Gesundheitspolitik

Teilzeitkräfte: Bei Überstunden diskriminiert?

Bundesarbeitsgericht ruft Europäischen Gerichtshof an

ks | Werden Teilzeitbeschäftigte diskriminiert, wenn nach den tarifvertraglichen Regelungen ein Überstundenzuschlag erst dann vorgesehen ist, wenn die regelmäßige Arbeitszeit von Vollzeitbeschäftigten überschritten ist? Mit dieser Frage beschäftigt sich das Bundesarbeitsgericht nicht das erste Mal – aber jetzt soll sie der Europäische Gerichtshof beantworten. (Bundes­arbeitsgericht, Beschluss vom 28.10.2021, Az: 8 AZR 370/20 (A))

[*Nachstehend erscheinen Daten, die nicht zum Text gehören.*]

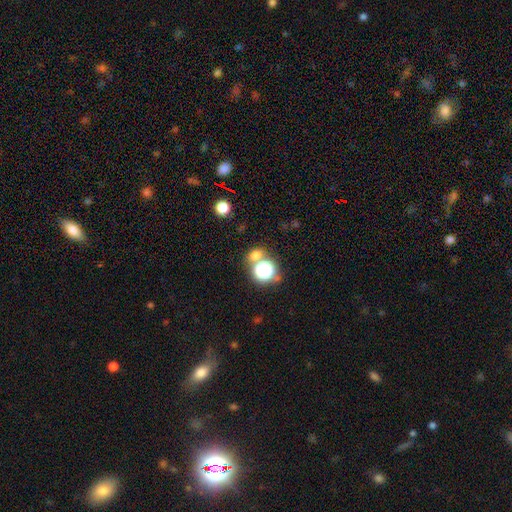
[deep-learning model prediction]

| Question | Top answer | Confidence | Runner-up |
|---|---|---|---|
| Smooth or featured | smooth | 64% | star or artifact (27%) |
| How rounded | round | 61% | in between (37%) |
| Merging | none | 64% | merger (23%) |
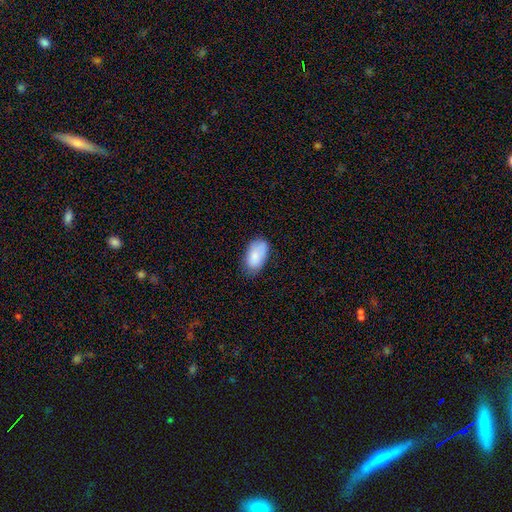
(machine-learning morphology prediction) A smooth galaxy with no disk features (85%) that is in between round and cigar-shaped (95%). Merging: none (69%).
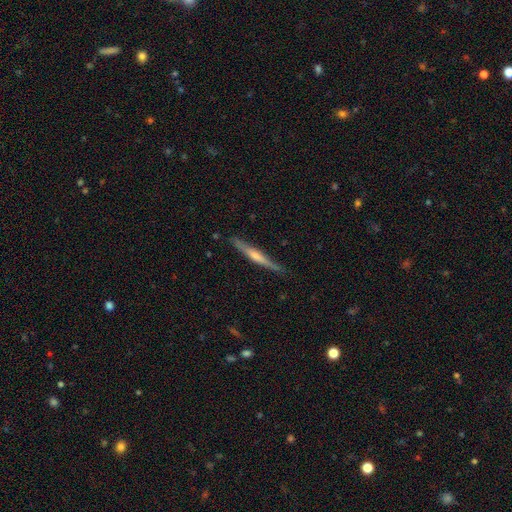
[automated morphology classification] This is likely a featured or disk galaxy (69%). It is clearly viewed edge-on (97%). Edge-on bulge: likely rounded (73%). Merging: clearly none (87%).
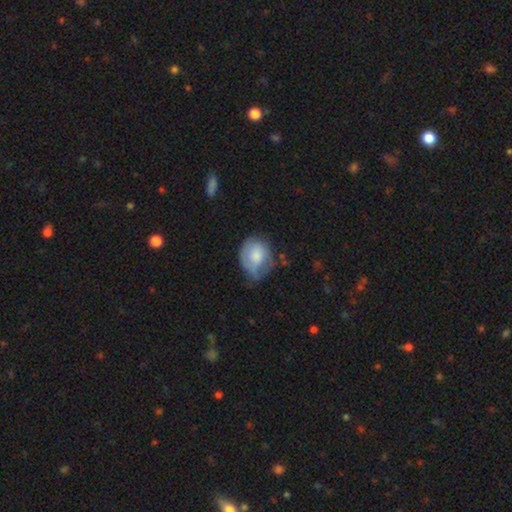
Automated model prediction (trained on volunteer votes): smooth_or_featured: smooth (p=0.70) [alt: featured or disk p=0.23]
how_rounded: round (p=0.52) [alt: in between p=0.47]
merging: minor disturbance (p=0.40) [alt: none p=0.37]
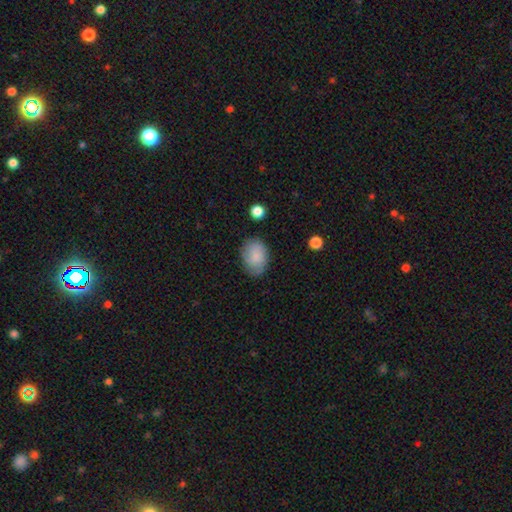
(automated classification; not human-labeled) A smooth galaxy with no disk features (80%) that is in between round and cigar-shaped (78%). Merging: none (73%).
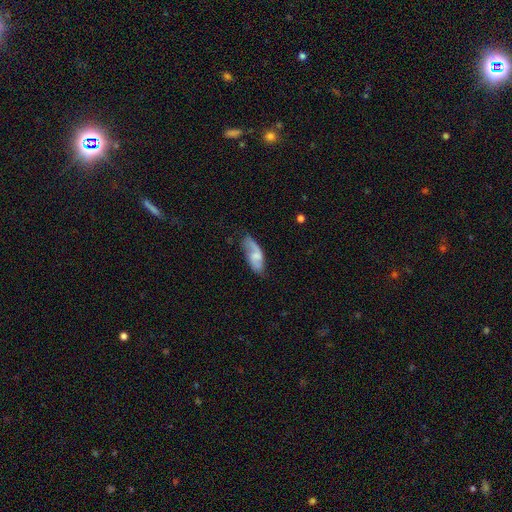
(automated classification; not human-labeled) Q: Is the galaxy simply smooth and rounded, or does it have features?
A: featured or disk — 50%.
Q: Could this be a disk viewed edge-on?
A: no — 89%.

Die Klägerin ist bei einem bundesweit tätigen ambulanten Dialyseanbieter als Pflegekraft in Teilzeit beschäftigt. Ihre Arbeitszeit beträgt 40 Prozent der regelmäßigen wöchentlichen Arbeitszeit einer Vollzeitkraft. Für sie einschlägig ist ein Manteltarifvertrag, der vorsieht, dass es für Überstunden einen Zuschlag von 30 Prozent gibt – sofern diese Überstunden über die kalendermonatliche Arbeitszeit eines vollzeitbeschäftigten Arbeitnehmers hinaus geleistet werden und im jeweiligen Kalendermonat der Arbeitsleistung nicht durch Freizeitgewährung ausgeglichen werden können. Alternativ zu einer Auszahlung des Zuschlags ist eine Honorierung durch entsprechende Zeitgutschriften im Arbeitszeitkonto vorgesehen.

Das für die Klägerin geführte Arbeitszeitkonto wies zum Ende des Monats März 2018 ein Arbeitszeitguthaben von 129 Stunden und 24 Minuten aus – angesammelt durch Überstunden. Doch weder erhielt sie hierfür Zuschläge gezahlt noch nahm der Arbeitgeber im Arbeitszeitkonto eine entsprechende Zeitgutschrift vor.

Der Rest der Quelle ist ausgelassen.